Running a database with no liquidity does not allow you to actually transfer funds.
When A sends money to B both have an expectation that B is able to access such money through normal monetary systems like: seeing their bank balance go up, withdraw it as cash, or transfer it again to C which will have a similar recursive set of expectations.
Unless your database is the de facto central banck for the currency A and B use you will have to convice B's monetary system to believe B now has more money. The simples and almost only way to do that is to pay the appropriate price in a currency they like.
Which requires liquidity.
As an example if you wanted to install a bitcoin ATM with withdrawl* in a train station (or anywhere else) you would need liquidity in whatever currency the user want to withdraw.
* I suppose you could withdrawn bitcoin by giving out fresh wallets with the sum or by simply transfering it.
Why should a database need to transfer funds? Bitcoin doesn’t transfer funds, it’s just a shared ledger of what funds have been transferred. Lots of banks use Oracle to record fund transfers, but Oracle doesn’t transfer any funds.
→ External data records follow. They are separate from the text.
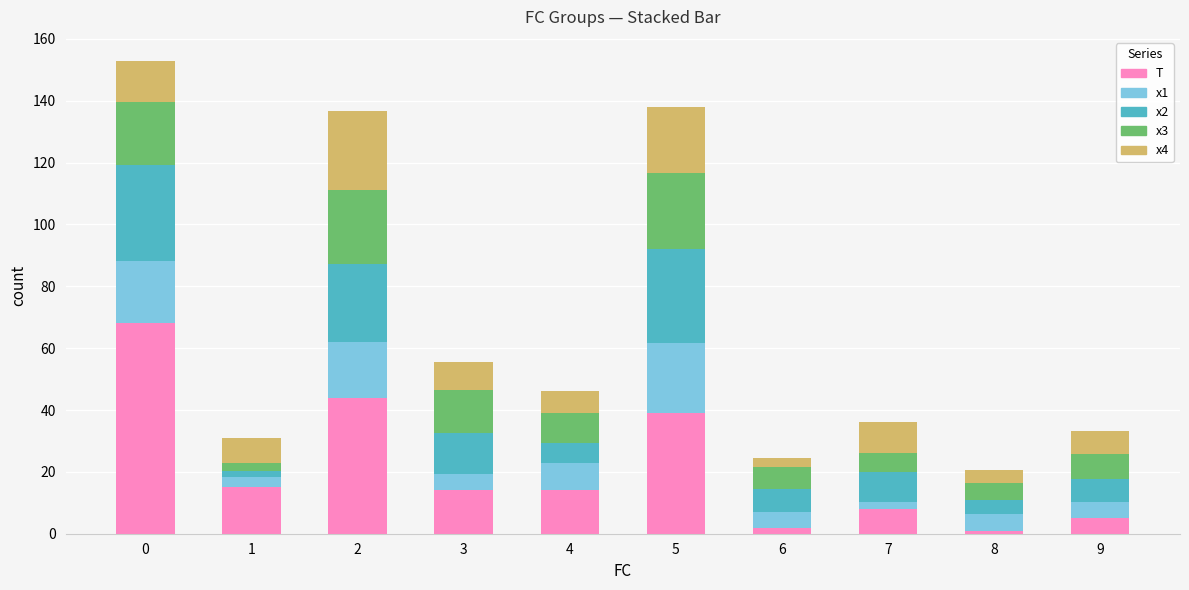

The T series shows 5.0 at 9. True or false?

True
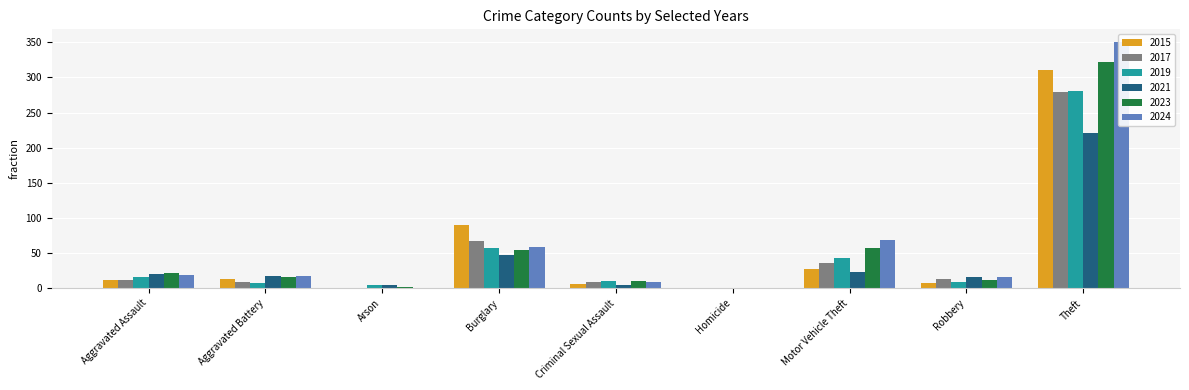

How many groups of bars are there?

9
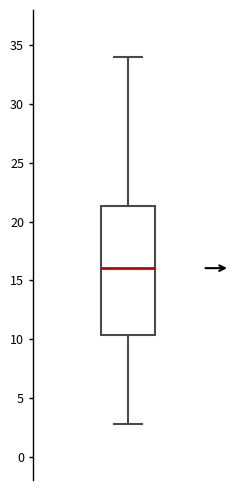

Read this box plot against the y-axis: the position of the median line, the range covered by the box, and the ends of both whiskers. The values are not printed on the chart, so give them approximately, as read against the axis.

median 16.0, box 10.5 to 21.5, whiskers 3.0 to 34.0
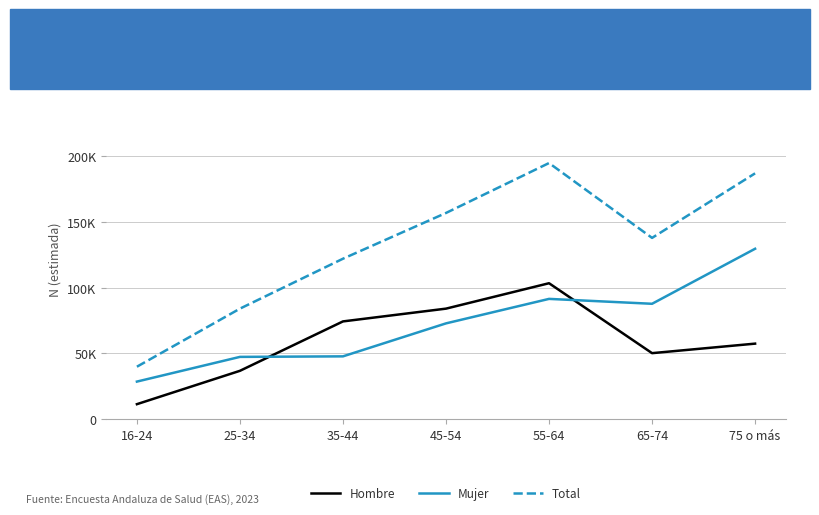

What are all the series names shown in the legend?

Hombre, Mujer, Total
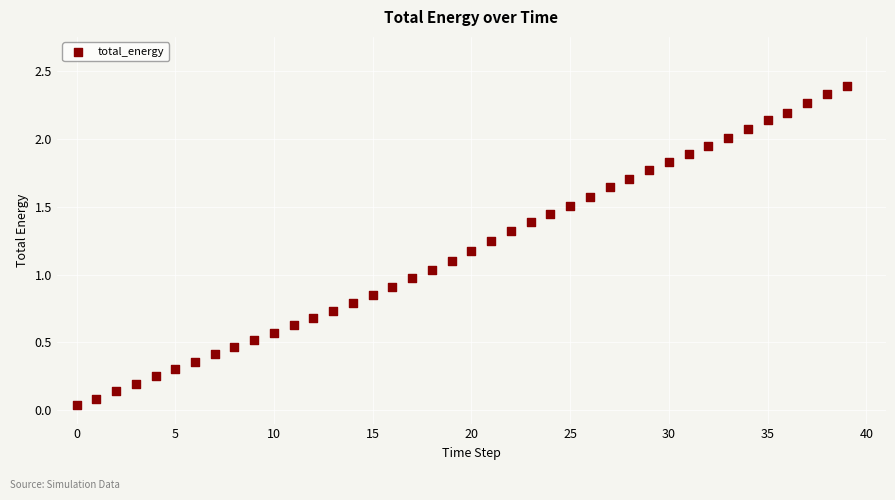

What is the range of Y values (max minus min)?

2.4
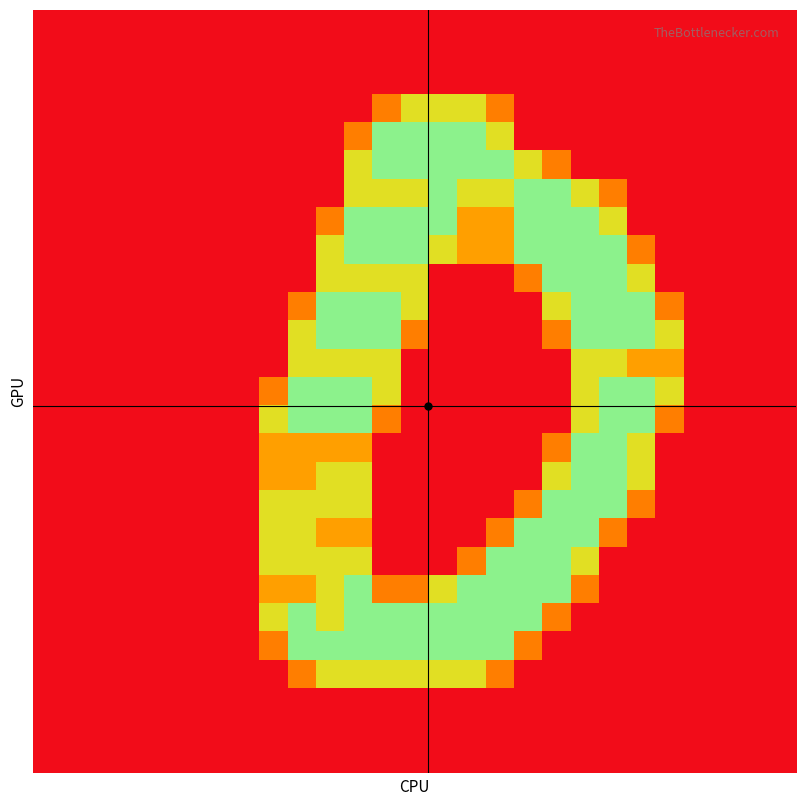

At which category is the sum across all series the highest?

11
> Lots of banks use Oracle to record fund transfers, but Oracle doesn’t transfer any funds.
because it is the banks that do the transfer, so they need to have liquidity
> Bitcoin doesn’t transfer funds, it’s just a shared ledger of what funds have been transferred.
the bitcoin blockchain act as a single bank in terms of transfering between bitcoin wallets, there is no need for central liquidity because it is all "internal".
A perfect example is arbitrage between bitcoin exchanges, to my undestanding many exchanges do internal transactions off-chain and only interact with the public blockchains for deposits/withdrawals. If a user wanted to exchange bitcoin for ether and then withdraw the sum the exchange would need to have liquidity in ether for the withdrawal.